Zack rubbed his chin with his foot. “Maybe we can use that to our advantage.”
“How?” Misha asked.
“They don’t seem to have transporter technology, or they’d have already beamed us to their stinky world. That means that if they plan to take us, then they have to come down here and get us,” Zack said. “If we can harness some of the silly energy to our advantage, it might be just what we need to win a battle and strike a peace, like we did with the Queen of Bavarias.” He looked at Chloe. “Call in Conure Chick and Sweet Pea. We need to send an ambassador team around to gather allies.”
“Ok,” Chloe said.
Zack looked at Misha. “Can you call in Coco and Killer? I have an idea of how they can help us, too.”
“Zack, you’re so smart,” Misha said, hearts floating from her head. “Of course I’ll call them, and help!”

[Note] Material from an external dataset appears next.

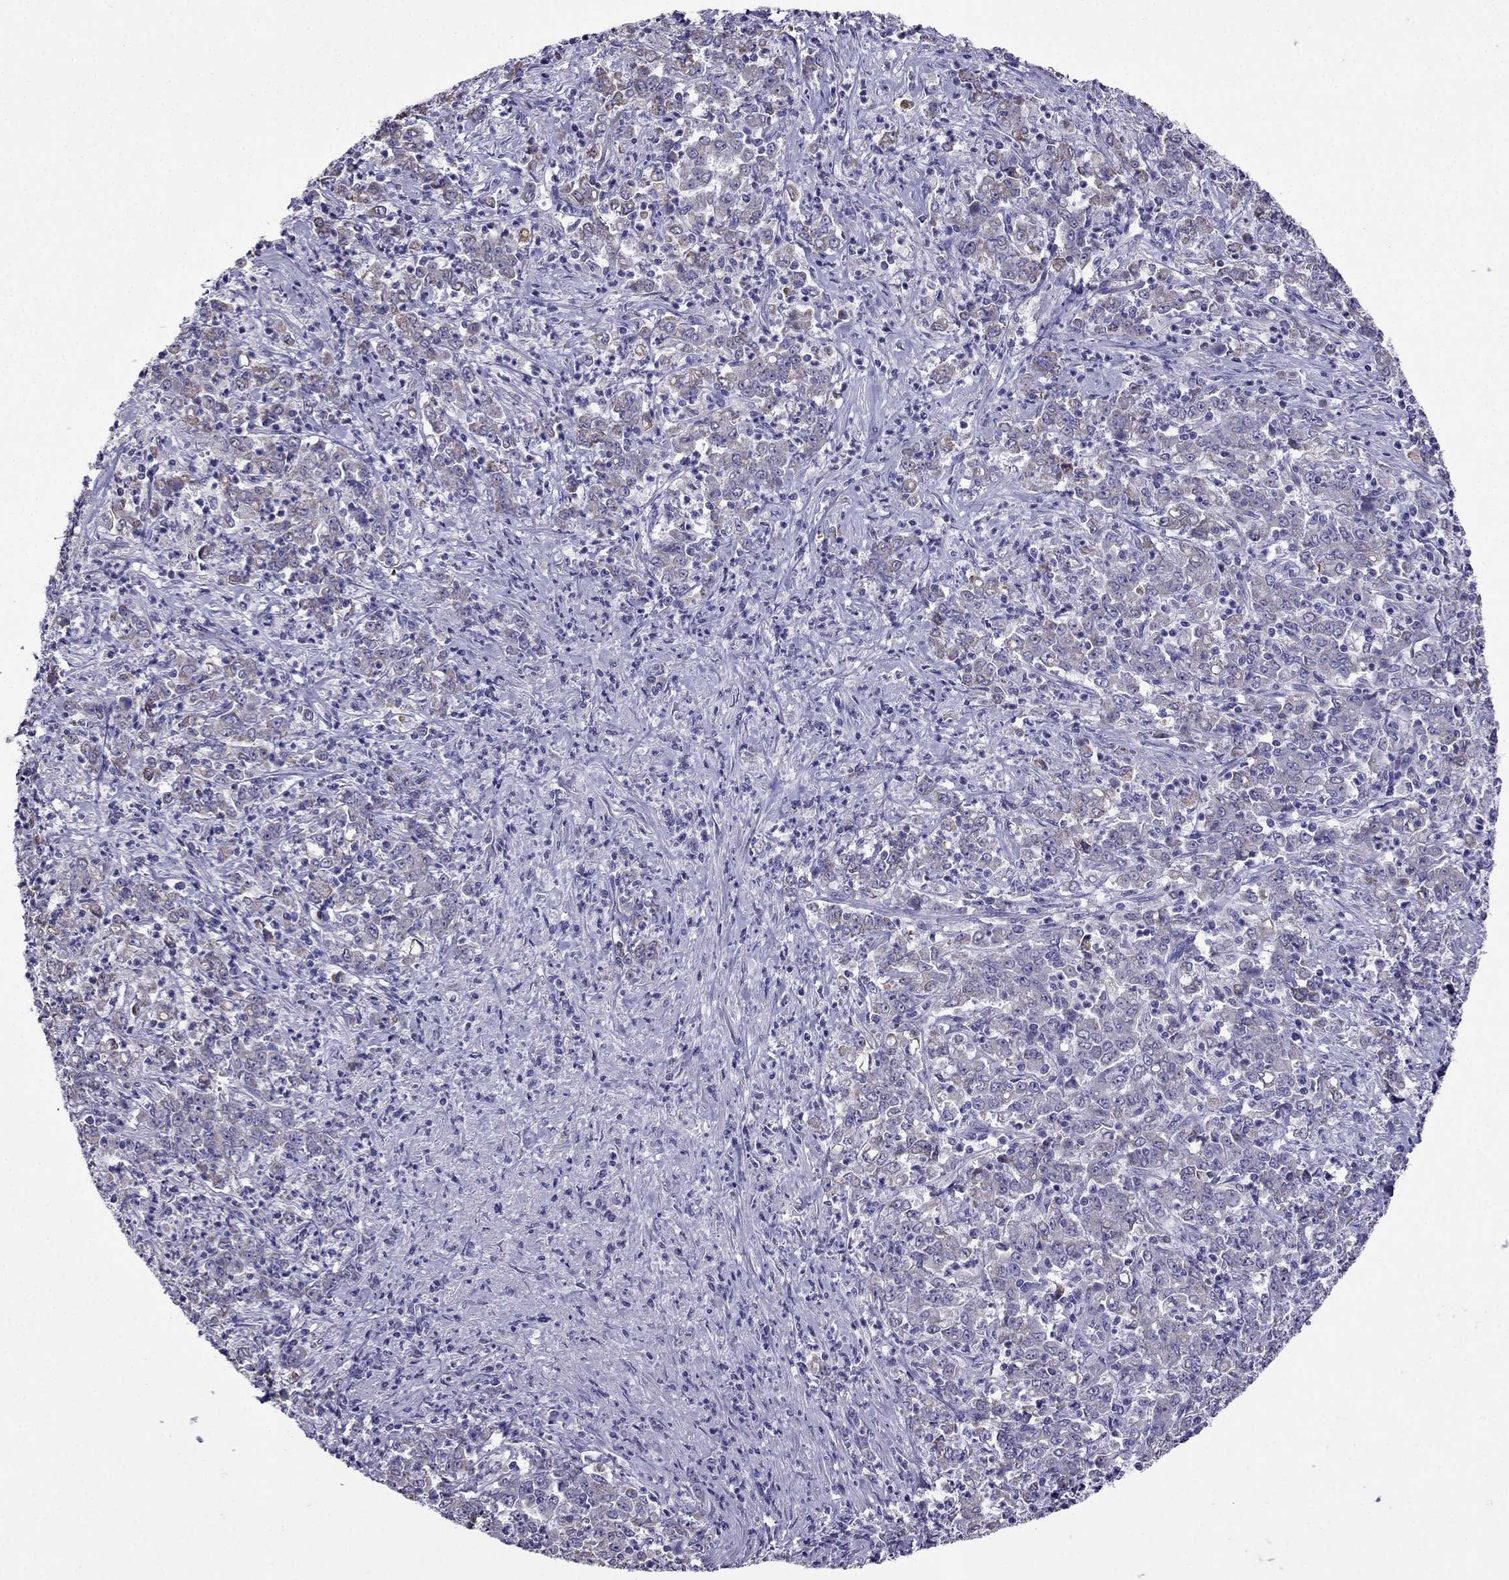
{"staining": {"intensity": "weak", "quantity": ">75%", "location": "cytoplasmic/membranous"}, "tissue": "stomach cancer", "cell_type": "Tumor cells", "image_type": "cancer", "snomed": [{"axis": "morphology", "description": "Adenocarcinoma, NOS"}, {"axis": "topography", "description": "Stomach, lower"}], "caption": "A brown stain shows weak cytoplasmic/membranous positivity of a protein in human stomach cancer tumor cells. Nuclei are stained in blue.", "gene": "DSC1", "patient": {"sex": "female", "age": 71}}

“Jinx, can you get your keet army gathered here? I’d like to covene with you, Jeff, and Sammy on a ground strategy.”
“I think I know what you’re thinking,” Jinx said, “and of course, we’ll be glad to help.”
“These aliens are serious, and we all know there’s only one way to fight that,” Zack said, a gleam in his eye. “Quarky Birdy said it right. The world’s gone crazy. Let’s use that as our primary weapon. Let’s out-silly these aliens!”
Chloe giggled. “Oh my goodness. This may be the most fun battle ever!”